- [WORK REQUEST]:
Take the line that contains "vfov_deg: 12.0" as the first and the last line of the material as the final one; set down exactly the lines in that span.

---*---

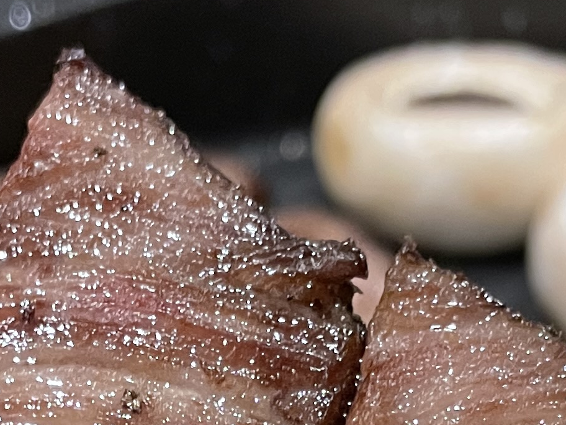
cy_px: 732
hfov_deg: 17.1
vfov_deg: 12.0
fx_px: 1880
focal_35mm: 115
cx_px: 230
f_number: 1.6
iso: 400
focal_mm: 4.2
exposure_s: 1/60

---*---

- [RESULT BELOW]:
vfov_deg: 12.0
fx_px: 1880
focal_35mm: 115
cx_px: 230
f_number: 1.6
iso: 400
focal_mm: 4.2
exposure_s: 1/60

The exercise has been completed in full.